N’espérer que la tranquillité, c’est déjà mourir un peu. Exister sans illusion sur un sens, à l’image des
existentialistes, semble très réducteur ; mais exister en sachant ce que nous sommes permet d’éviter
la lamentation sur notre sort et transforme le destin - même parfois malheureux - en force. En
mécanique une force est liée inexorablement à un mouvement, il faut donc utiliser cette force pour
se mouvoir car plus que la diversité, l’avenir humain est dans le mouvement de son esprit. Ne
devenons pas des arthrosiques repentants d’une inactivité passée. Personne n’a un destin mais
chacun peut croiser le destin. Bonaparte n’avait pas le destin de devenir Napoléon, De gaulle n’avait
pas le destin d’appeler la France à résister, ils n’ont fait que rencontrer des situations qui ont révélé
en eux le désir de l’action.
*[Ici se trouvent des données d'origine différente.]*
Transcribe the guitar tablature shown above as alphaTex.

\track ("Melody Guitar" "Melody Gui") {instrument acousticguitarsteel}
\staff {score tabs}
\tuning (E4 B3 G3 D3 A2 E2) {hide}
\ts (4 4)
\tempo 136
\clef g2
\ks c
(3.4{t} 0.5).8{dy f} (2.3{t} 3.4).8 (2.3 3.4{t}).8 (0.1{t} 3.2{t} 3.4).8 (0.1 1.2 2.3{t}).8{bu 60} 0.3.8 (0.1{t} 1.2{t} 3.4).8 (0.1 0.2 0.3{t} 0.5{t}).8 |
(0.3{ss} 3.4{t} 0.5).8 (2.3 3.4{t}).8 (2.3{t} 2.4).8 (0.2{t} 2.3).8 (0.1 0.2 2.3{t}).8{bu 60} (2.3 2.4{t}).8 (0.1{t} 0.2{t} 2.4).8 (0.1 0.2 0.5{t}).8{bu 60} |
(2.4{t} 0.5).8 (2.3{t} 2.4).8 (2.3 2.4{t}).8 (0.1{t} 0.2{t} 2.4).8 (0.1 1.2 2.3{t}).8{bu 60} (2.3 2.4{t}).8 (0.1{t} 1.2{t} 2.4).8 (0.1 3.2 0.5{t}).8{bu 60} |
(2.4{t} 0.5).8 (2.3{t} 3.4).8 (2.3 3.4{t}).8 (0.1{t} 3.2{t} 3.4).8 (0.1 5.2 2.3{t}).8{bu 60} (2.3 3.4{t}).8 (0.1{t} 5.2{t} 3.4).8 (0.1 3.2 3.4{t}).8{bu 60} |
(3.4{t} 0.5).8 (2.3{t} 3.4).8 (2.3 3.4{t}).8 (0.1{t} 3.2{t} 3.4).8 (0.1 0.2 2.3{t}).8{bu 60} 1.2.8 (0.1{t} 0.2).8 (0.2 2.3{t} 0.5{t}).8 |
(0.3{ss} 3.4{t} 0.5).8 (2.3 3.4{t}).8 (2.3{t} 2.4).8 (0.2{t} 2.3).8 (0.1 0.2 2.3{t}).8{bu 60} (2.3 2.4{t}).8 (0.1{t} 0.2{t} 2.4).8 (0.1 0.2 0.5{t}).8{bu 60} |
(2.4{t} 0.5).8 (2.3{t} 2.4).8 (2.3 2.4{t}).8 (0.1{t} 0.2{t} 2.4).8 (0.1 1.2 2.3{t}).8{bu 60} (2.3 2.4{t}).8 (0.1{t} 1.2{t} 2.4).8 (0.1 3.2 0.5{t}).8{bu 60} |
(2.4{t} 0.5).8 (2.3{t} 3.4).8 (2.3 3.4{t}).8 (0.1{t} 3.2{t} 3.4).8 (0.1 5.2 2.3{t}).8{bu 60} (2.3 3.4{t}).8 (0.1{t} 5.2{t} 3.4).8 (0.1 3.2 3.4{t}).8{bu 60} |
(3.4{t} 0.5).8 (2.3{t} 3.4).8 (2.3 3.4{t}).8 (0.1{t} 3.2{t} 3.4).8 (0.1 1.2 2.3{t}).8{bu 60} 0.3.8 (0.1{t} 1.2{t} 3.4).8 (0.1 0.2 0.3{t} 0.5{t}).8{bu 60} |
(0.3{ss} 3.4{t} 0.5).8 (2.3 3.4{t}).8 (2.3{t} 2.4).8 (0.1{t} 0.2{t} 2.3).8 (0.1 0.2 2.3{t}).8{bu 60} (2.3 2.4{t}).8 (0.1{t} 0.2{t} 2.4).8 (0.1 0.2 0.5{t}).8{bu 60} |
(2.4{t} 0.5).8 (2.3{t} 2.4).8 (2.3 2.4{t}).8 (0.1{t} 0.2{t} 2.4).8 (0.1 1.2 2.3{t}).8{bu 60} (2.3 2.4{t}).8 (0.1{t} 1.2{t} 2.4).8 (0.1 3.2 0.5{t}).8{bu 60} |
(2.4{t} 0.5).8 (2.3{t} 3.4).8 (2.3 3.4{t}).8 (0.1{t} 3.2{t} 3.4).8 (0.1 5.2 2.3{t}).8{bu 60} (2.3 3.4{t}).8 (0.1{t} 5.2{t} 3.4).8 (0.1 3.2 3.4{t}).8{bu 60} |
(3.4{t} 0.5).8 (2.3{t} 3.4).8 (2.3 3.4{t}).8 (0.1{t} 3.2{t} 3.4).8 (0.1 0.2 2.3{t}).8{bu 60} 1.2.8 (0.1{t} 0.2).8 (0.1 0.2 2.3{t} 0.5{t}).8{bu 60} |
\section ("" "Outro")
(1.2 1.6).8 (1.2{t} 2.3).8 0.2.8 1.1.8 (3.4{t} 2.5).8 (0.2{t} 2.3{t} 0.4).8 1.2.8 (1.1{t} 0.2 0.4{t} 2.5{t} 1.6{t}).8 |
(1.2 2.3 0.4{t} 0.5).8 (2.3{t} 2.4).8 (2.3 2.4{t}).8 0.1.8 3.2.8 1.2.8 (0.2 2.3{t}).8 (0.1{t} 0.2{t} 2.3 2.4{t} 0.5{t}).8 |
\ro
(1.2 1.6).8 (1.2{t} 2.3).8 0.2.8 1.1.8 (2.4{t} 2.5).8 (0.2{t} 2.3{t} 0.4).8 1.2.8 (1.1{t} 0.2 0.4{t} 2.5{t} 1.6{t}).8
Des millions de français subissaient aussi ces situations or eux seuls ont
laissé un nom dans l’Histoire, ce n’est pas pour cela qu’il faut leur prêter un destin; c’est ce dont ils
étaient construits qui leur a permis de dominer ces situations, à l’inverse de tous les autres. Et dans
nos vies plus banales il en est ainsi également. Le « Destin » est un état immanent de toutes les
situations que nous pouvons imager ou non d’ailleurs et qui se révèle lors d’une conjonction à faible
probabilité d’existence de ces situations avec son « étant-propre ». Même si le monde de la Volonté
est fondamental pour nos comportements, c’est dans le monde réel de la représentation, visible de
tous, qui est le concret de notre quotidienneté puisque c’est dans celui que nous évoluons, que notre
liberté affrontera le Destin qui ne devra être alors considéré ni tel un fardeau ni une chance, mais
qui se transformera en notre propre construction.